The World Health Organization (WHO) chief said on Monday COVID testing and vaccination have been badly affected and called for health workers and facilities to be protected.

“In the recent escalation of conflict, dozens of incidents involving health workers and health facilities have occurred,” WHO Director-General Tedros Adhanom Ghebreyesus told reporters.

“Furthermore, COVID-19 testing and vaccination have been severely impacted,” he said, cautioning that “this creates health risks for the world as a whole.”

‘What he cared about is patient care’

Dr Alser said he has been part of the Gaza brain drain, leaving his home to pursue specialised training unavailable in the enclave.

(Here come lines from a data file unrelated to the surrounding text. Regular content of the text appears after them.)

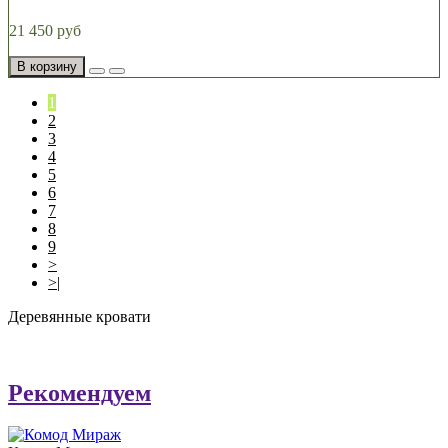
21 450 руб
В корзину
1
2
3
4
5
6
7
8
9
>
>|
Деревянные кровати
Рекомендуем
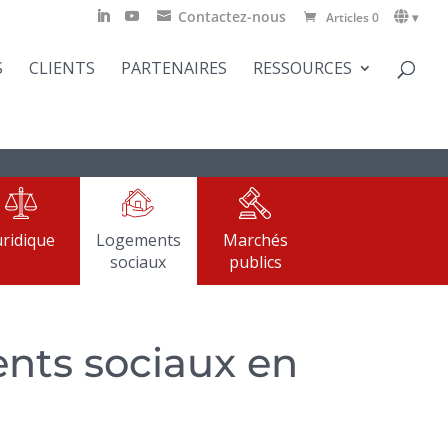
Contactez-nous
Articles 0
▾
S
CLIENTS
PARTENAIRES
RESSOURCES
uridique
Logements
Marchés
sociaux
publics
ents sociaux en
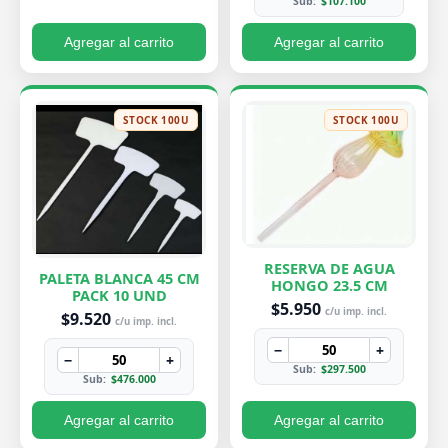
Sub:
$107.100
Agregar al carrito
Agregar al carrito
STOCK 100U
STOCK 100U
RESERVA DE AGUA
PALETA BLANCA 45 CM
HONGO 23.5 CM
PACK 10 UND
$5.950
c/u imp. incl.
$9.520
c/u imp. incl.
−
+
−
+
Sub:
$297.500
Sub:
$476.000
Agregar al carrito
Agregar al carrito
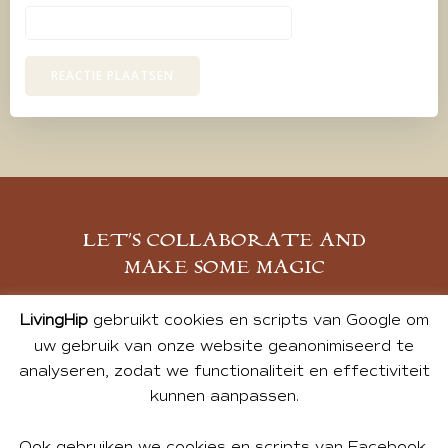
LET’S COLLABORATE AND
MAKE SOME MAGIC
MELD JE AAN
LivingHip
gebruikt cookies en scripts van Google om
uw gebruik van onze website geanonimiseerd te
analyseren, zodat we functionaliteit en effectiviteit
kunnen aanpassen.
Ook gebruiken we cookies en scripts van Facebook,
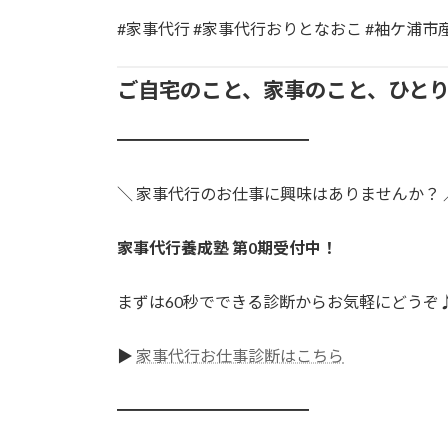
#家事代行 #家事代行おりとなおこ #袖ケ浦
ご自宅のこと、家事のこと、ひと
━━━━━━━━━━━━
＼ 家事代行のお仕事に興味はありませんか？ 
家事代行養成塾 第0期受付中！
まずは60秒でできる診断からお気軽にどうぞ
▶
家事代行お仕事診断はこちら
━━━━━━━━━━━━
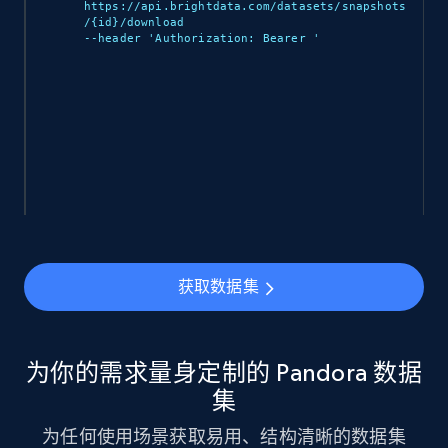
943+
151+
立即购买
https://api.brightdata.com/datasets/snapshots
/{id}/download 

--header 'Authorization: Bearer 
'

Walmart sellers info
Seller id, URL, Catalog seller id, Seller name, Seller
display name, Seller email, Seller phone, Seller
about us, and more.
eCommerce
获取数据集
912+
88+
立即购买
为你的需求量身定制的 Pandora 数据
Ozon.ru products
集
URL, Sku, Breadcrumbs, Name, Rating, Review
为任何使用场景获取易用、结构清晰的数据集
count, Description, Image, and more.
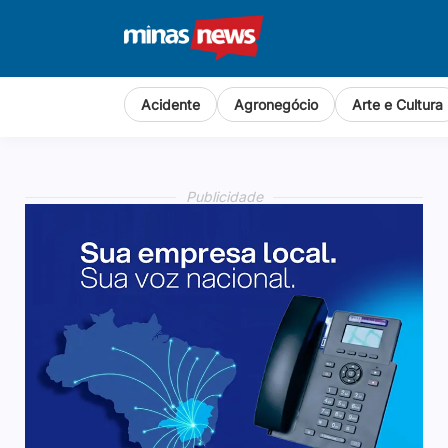
Acidente
Agronegócio
Arte e Cultura
Publicidade
Publicidade
Publicidade
Publicidade
Publicidade
Publicidade
Publicidade
Publicidade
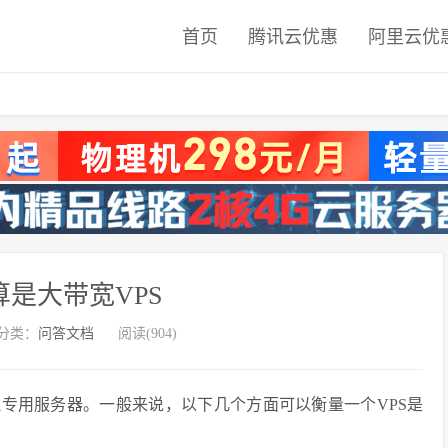
首页
腾讯云优惠
阿里云优
是大带宽VPS
分类：
问答文档
阅读(904)
拟专用服务器。一般来说，以下几个方面可以衡量一个VPS是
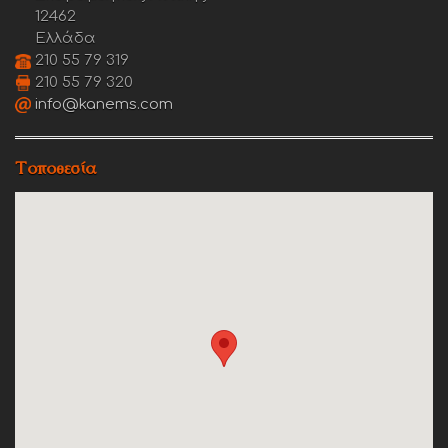
12462
Ελλάδα
210 55 79 319
210 55 79 320
info@kanems.com
Τοποθεσία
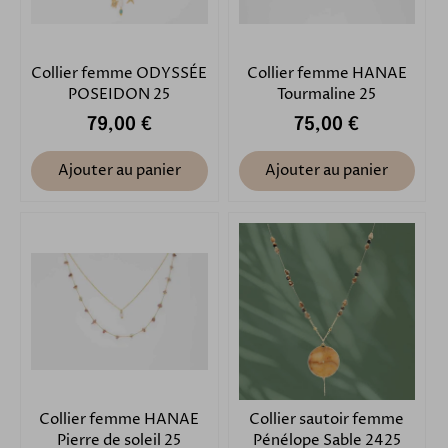
Collier femme ODYSSÉE
Collier femme HANAE
POSEIDON 25
Tourmaline 25
79,00 €
75,00 €
Ajouter au panier
Ajouter au panier
Collier femme HANAE
Collier sautoir femme
Pierre de soleil 25
Pénélope Sable 2425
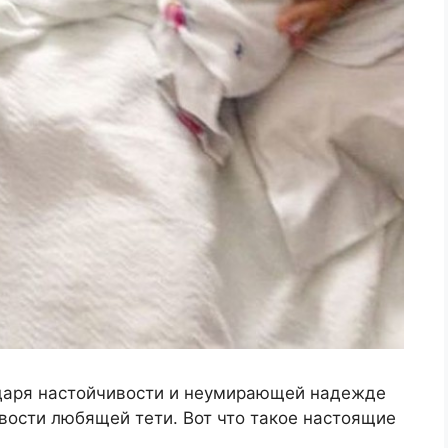
даря настойчивости и неумирающей надежде
вости любящей тети. Вот что такое настоящие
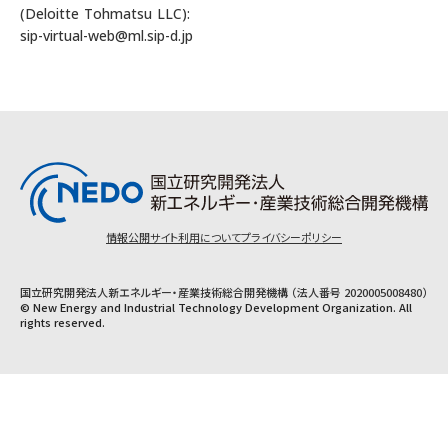
(Deloitte Tohmatsu LLC):
sip-virtual-web@ml.sip-d.jp
情報公開
サイト利用について
プライバシーポリシー
国立研究開発法人新エネルギー・産業技術総合開発機構 （法人番号 2020005008480）
© New Energy and Industrial Technology Development Organization. All
rights reserved.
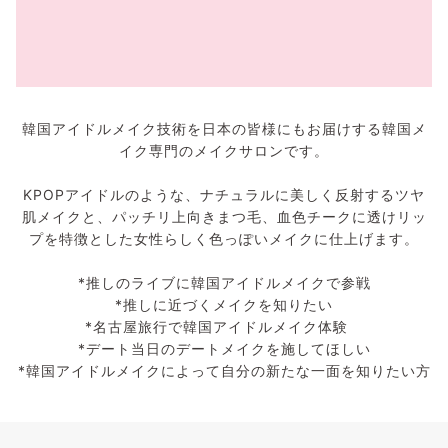
韓国アイドルメイク技術を日本の皆様にもお届けする韓国メ
イク専門のメイクサロンです。
KPOPアイドルのような、ナチュラルに美しく反射するツヤ
肌メイクと、パッチリ上向きまつ毛、血色チークに透けリッ
プを特徴とした女性らしく色っぽいメイクに仕上げます。
*推しのライブに韓国アイドルメイクで参戦
*推しに近づくメイクを知りたい
*名古屋旅行で韓国アイドルメイク体験
*デート当日のデートメイクを施してほしい
*韓国アイドルメイクによって自分の新たな一面を知りたい方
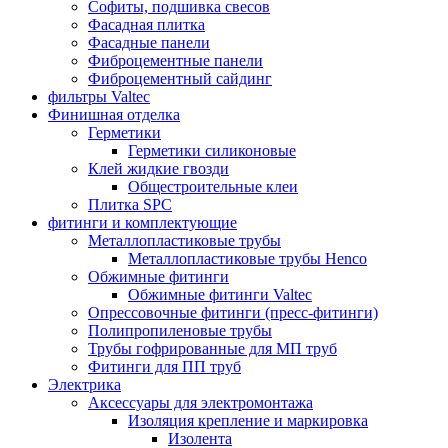
Софиты, подшивка свесов
Фасадная плитка
Фасадные панели
Фиброцементные панели
Фиброцементный сайдинг
фильтры Valtec
Финишная отделка
Герметики
Герметики силиконовые
Клей жидкие гвозди
Общестроительные клеи
Плитка SPC
фитинги и комплектующие
Металлопластиковые трубы
Металлопластиковые трубы Henco
Обжимные фитинги
Обжимные фитинги Valtec
Опрессовочные фитинги (пресс-фитинги)
Полипропиленовые трубы
Трубы гофрированные для МП труб
Фитинги для ПП труб
Электрика
Аксессуары для электромонтажа
Изоляция крепление и маркировка
Изолента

He is currently a postdoctoral research fellow at Massachusetts General Hospital, Harvard Medical School, in the United States, watching the attacks from afar.

He remembered Dr al-Ouf as “the most apolitical person I’ve ever seen, which is something rare in Palestine and especially Gaza”.

He added that Dr al-Ouf had dedicated his life to working at the hospital, where salaries are paltry and at times non-existent, as opposed to a more lucrative private clinic.

“What he cared about is patient care,” Dr Alser said. “He used to come very early in the morning and he used to spend a lot of time taking care of patients – helping them and communicating with them and explaining their conditions.

“He was very dedicated to his patients and even to us as medical students in Palestine,” he said.

Israel has said the air attacks have targeted the personnel and infrastructure of Hamas and other armed groups in Gaza, and accused the groups of using densely populated areas as human shields.

But the death of the doctors is yet another example of just how indiscriminate the killing has been, said Dr Alser, who added he was expressing his personal opinions, not those of his employer.

“I don’t think there is any justification to target residential buildings in the middle of the night, killing everybody. It’s just a war crime.”